IN catalytic activities were assayed in the presence and absence of LEDGF/p75 using HTRF-based approaches.[41,44,48,55] In brief, the assay monitors the integration product by measuring the intensity of a time-resolved FRET signal between two fluorophores: one on the donor DNA substrate (viral DNA) which is labeled at its 5′ end with a Cy5 fluorophore and one on the acceptor DNA substrate (target DNA) which is biotinylated at its 5′ end allowing it to interact with a streptavidin-europium fluorophore reagent. In LEDGF/p75-dependent integration assays, the addition of cellular cofactor LEDGF/p75 is added to the reaction.

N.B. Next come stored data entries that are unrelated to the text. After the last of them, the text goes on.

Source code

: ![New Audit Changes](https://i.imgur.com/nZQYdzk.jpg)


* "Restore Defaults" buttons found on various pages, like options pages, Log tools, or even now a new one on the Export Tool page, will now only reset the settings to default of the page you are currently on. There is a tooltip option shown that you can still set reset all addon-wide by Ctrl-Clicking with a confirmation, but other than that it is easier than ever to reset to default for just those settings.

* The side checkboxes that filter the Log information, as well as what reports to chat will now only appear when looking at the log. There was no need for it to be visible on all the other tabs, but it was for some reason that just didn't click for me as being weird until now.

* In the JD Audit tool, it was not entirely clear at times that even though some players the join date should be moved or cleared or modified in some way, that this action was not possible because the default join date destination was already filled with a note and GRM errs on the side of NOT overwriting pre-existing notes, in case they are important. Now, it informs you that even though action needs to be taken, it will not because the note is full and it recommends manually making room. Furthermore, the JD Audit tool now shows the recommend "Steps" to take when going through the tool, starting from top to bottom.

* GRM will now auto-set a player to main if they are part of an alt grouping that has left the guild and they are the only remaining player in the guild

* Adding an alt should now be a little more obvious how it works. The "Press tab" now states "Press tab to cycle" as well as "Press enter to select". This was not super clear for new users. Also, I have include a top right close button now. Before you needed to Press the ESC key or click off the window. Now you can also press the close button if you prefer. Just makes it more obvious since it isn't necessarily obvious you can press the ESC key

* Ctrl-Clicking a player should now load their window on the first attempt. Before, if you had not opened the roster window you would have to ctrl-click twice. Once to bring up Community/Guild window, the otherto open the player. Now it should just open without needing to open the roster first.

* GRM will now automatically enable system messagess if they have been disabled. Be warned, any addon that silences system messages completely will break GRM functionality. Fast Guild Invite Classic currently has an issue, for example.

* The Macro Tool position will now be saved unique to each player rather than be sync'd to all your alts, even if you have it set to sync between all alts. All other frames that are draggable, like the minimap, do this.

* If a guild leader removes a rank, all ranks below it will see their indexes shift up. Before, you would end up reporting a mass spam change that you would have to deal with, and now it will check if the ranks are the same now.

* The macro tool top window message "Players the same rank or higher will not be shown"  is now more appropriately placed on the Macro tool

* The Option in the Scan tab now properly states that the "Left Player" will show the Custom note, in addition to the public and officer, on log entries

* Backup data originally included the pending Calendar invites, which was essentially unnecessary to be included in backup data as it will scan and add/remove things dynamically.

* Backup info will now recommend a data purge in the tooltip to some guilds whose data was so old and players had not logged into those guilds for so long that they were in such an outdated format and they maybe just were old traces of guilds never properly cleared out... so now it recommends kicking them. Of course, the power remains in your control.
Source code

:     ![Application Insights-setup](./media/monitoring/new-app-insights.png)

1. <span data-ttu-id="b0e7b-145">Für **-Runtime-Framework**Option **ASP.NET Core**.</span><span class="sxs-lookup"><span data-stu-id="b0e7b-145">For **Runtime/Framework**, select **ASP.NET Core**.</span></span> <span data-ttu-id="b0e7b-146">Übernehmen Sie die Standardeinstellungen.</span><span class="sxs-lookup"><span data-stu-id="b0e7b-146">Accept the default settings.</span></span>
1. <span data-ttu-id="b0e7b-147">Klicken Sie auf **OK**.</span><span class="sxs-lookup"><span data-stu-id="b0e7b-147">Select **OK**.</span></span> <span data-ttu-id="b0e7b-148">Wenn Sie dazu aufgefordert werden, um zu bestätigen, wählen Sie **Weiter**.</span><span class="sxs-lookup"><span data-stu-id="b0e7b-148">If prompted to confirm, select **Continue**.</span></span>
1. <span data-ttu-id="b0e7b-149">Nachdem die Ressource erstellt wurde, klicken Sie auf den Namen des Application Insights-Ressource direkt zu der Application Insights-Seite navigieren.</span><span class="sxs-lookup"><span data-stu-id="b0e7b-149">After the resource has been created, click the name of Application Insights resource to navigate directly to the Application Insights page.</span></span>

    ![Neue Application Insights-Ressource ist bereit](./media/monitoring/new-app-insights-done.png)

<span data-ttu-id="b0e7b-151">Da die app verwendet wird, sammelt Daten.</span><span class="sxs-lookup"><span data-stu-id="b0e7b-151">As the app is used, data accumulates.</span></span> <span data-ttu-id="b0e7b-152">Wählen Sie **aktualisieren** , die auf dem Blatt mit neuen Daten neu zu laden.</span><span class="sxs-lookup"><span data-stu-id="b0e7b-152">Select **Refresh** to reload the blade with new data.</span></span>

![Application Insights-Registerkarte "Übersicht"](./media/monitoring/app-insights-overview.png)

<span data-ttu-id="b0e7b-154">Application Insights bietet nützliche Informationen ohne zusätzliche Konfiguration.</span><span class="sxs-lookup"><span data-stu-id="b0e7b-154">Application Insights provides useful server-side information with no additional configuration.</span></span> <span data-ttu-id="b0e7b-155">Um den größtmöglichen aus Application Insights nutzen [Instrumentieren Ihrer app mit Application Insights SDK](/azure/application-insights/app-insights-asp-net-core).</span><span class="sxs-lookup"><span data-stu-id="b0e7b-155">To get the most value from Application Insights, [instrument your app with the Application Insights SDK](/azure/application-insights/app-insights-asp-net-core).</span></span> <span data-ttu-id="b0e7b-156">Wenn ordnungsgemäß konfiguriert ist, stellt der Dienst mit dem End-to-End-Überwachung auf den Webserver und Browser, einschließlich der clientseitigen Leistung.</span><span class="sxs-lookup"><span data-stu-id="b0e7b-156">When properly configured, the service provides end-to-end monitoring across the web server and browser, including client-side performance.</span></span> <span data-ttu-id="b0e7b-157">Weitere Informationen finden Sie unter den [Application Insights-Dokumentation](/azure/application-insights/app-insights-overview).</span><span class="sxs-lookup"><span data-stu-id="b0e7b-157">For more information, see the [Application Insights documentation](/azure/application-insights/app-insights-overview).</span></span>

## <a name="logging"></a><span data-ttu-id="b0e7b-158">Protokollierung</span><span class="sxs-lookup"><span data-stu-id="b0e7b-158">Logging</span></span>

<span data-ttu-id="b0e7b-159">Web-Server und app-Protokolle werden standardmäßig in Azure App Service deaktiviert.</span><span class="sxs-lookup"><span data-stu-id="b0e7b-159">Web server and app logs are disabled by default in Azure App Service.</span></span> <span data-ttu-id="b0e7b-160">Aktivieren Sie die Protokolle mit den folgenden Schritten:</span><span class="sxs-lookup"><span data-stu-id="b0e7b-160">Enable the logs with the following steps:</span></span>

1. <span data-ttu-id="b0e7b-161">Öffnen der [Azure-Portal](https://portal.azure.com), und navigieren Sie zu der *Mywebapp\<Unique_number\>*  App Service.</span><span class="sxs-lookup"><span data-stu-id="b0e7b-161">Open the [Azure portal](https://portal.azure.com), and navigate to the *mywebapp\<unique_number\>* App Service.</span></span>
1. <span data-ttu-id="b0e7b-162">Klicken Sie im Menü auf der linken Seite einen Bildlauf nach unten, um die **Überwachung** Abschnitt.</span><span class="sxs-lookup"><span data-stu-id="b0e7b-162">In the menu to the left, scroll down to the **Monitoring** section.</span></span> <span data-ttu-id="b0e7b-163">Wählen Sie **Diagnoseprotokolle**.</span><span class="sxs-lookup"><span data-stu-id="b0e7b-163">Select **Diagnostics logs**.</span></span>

IN multimerization assays which measured the hyper-multimerization of 6xHis and Flag-tagged INs in the presence of inhibitors were previously reported.[25,41,48,55,73] In brief, this assay monitors the interaction between two full-length wild-type HIV-1 IN proteins: one containing a 6xHis tag and the other a C-terminal FLAG tag. Anti-6xHis-XL665 and anti-FLAG-EuCryptate antibodies (Cisbio, Bedford, MA) allow an HTRF signal upon IN–IN interaction.

HTS Data Availability

The detailed experimental setup is available in the Supporting Information methods. The results are deposited in PubChem BioAssay AID 743277 (overall summary) with a total of 370,276 compounds tested in the primary LEDGF/p75-dependent integration assay. This resulted in a hit set of 2355 active hits (AID 743269). Follow-up counterscreen (AID 1053135, 2020 compounds tested), dose response curves (AID 1053172, 239 compounds tested with 164 active and 34 with activity below 1 μM), and confirmatory screens (AID 1053171, 239 compounds tested with 101 active and 15 with activity below 1 μM) were performed. Additionally, the same 2020 compounds were selected for the secondary screen of IN multimerization assay which resulted in 731 active hits (AID 1053136) and the corresponding counterscreen (AID 1053131 with 343 active). Of the 731 and 343 hits that were found to be active in the secondary and counterscreens, 291 were common in both.

Antiviral Activity and Cytotoxicity Assay

The antiviral activities (EC50) of the compounds with pNL4-3 WT replication competent viruses were determined in the full replication cycle as described previously.[41,44] The cytotoxicity assays (CC50) were performed as described previously.[41]